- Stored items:
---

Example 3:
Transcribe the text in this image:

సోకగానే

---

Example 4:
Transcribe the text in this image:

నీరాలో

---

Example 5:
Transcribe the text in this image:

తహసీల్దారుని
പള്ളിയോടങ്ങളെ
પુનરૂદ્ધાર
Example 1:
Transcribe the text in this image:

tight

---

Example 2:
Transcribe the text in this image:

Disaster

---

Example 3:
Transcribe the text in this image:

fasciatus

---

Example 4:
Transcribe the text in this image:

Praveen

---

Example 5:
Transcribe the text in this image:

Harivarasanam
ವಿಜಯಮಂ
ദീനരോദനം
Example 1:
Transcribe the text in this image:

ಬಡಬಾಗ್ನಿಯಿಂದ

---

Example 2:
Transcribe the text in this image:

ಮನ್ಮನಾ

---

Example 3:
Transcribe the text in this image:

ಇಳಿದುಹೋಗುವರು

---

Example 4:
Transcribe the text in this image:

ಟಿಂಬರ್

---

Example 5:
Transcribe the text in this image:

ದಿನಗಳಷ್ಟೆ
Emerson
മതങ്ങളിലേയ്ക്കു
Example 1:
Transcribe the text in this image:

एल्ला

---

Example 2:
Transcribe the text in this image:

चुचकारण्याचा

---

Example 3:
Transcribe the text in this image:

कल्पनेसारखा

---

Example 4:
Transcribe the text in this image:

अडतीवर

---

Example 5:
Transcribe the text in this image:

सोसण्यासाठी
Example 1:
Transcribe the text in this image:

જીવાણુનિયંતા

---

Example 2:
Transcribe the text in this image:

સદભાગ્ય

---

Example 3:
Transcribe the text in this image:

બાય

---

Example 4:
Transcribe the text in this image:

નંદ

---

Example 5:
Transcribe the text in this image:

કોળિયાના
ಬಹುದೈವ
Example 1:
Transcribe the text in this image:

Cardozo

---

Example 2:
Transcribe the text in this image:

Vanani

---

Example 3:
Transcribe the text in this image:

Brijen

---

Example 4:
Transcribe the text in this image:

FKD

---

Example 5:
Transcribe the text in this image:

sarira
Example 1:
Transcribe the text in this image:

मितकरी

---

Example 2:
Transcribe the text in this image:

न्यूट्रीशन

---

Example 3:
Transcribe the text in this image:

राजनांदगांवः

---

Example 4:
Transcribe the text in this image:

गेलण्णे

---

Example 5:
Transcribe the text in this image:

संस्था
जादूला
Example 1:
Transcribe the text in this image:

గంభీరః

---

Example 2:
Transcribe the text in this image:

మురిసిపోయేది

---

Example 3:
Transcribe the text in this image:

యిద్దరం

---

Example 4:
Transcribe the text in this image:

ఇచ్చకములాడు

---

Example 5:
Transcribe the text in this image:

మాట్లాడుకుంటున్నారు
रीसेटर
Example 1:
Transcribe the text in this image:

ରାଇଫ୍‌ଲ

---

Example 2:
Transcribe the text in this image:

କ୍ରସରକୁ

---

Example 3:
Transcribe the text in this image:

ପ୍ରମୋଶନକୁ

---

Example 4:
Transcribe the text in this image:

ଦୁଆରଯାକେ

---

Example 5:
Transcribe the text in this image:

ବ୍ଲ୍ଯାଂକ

- Try it:
From the first line through the last, give the data above again exactly.

- Output for this exercise:
---

Example 3:
Transcribe the text in this image:

సోకగానే

---

Example 4:
Transcribe the text in this image:

నీరాలో

---

Example 5:
Transcribe the text in this image:

తహసీల్దారుని
പള്ളിയോടങ്ങളെ
પુનરૂદ્ધાર
Example 1:
Transcribe the text in this image:

tight

---

Example 2:
Transcribe the text in this image:

Disaster

---

Example 3:
Transcribe the text in this image:

fasciatus

---

Example 4:
Transcribe the text in this image:

Praveen

---

Example 5:
Transcribe the text in this image:

Harivarasanam
ವಿಜಯಮಂ
ദീനരോദനം
Example 1:
Transcribe the text in this image:

ಬಡಬಾಗ್ನಿಯಿಂದ

---

Example 2:
Transcribe the text in this image:

ಮನ್ಮನಾ

---

Example 3:
Transcribe the text in this image:

ಇಳಿದುಹೋಗುವರು

---

Example 4:
Transcribe the text in this image:

ಟಿಂಬರ್

---

Example 5:
Transcribe the text in this image:

ದಿನಗಳಷ್ಟೆ
Emerson
മതങ്ങളിലേയ്ക്കു
Example 1:
Transcribe the text in this image:

एल्ला

---

Example 2:
Transcribe the text in this image:

चुचकारण्याचा

---

Example 3:
Transcribe the text in this image:

कल्पनेसारखा

---

Example 4:
Transcribe the text in this image:

अडतीवर

---

Example 5:
Transcribe the text in this image:

सोसण्यासाठी
Example 1:
Transcribe the text in this image:

જીવાણુનિયંતા

---

Example 2:
Transcribe the text in this image:

સદભાગ્ય

---

Example 3:
Transcribe the text in this image:

બાય

---

Example 4:
Transcribe the text in this image:

નંદ

---

Example 5:
Transcribe the text in this image:

કોળિયાના
ಬಹುದೈವ
Example 1:
Transcribe the text in this image:

Cardozo

---

Example 2:
Transcribe the text in this image:

Vanani

---

Example 3:
Transcribe the text in this image:

Brijen

---

Example 4:
Transcribe the text in this image:

FKD

---

Example 5:
Transcribe the text in this image:

sarira
Example 1:
Transcribe the text in this image:

मितकरी

---

Example 2:
Transcribe the text in this image:

न्यूट्रीशन

---

Example 3:
Transcribe the text in this image:

राजनांदगांवः

---

Example 4:
Transcribe the text in this image:

गेलण्णे

---

Example 5:
Transcribe the text in this image:

संस्था
जादूला
Example 1:
Transcribe the text in this image:

గంభీరః

---

Example 2:
Transcribe the text in this image:

మురిసిపోయేది

---

Example 3:
Transcribe the text in this image:

యిద్దరం

---

Example 4:
Transcribe the text in this image:

ఇచ్చకములాడు

---

Example 5:
Transcribe the text in this image:

మాట్లాడుకుంటున్నారు
रीसेटर
Example 1:
Transcribe the text in this image:

ରାଇଫ୍‌ଲ

---

Example 2:
Transcribe the text in this image:

କ୍ରସରକୁ

---

Example 3:
Transcribe the text in this image:

ପ୍ରମୋଶନକୁ

---

Example 4:
Transcribe the text in this image:

ଦୁଆରଯାକେ

---

Example 5:
Transcribe the text in this image:

ବ୍ଲ୍ଯାଂକ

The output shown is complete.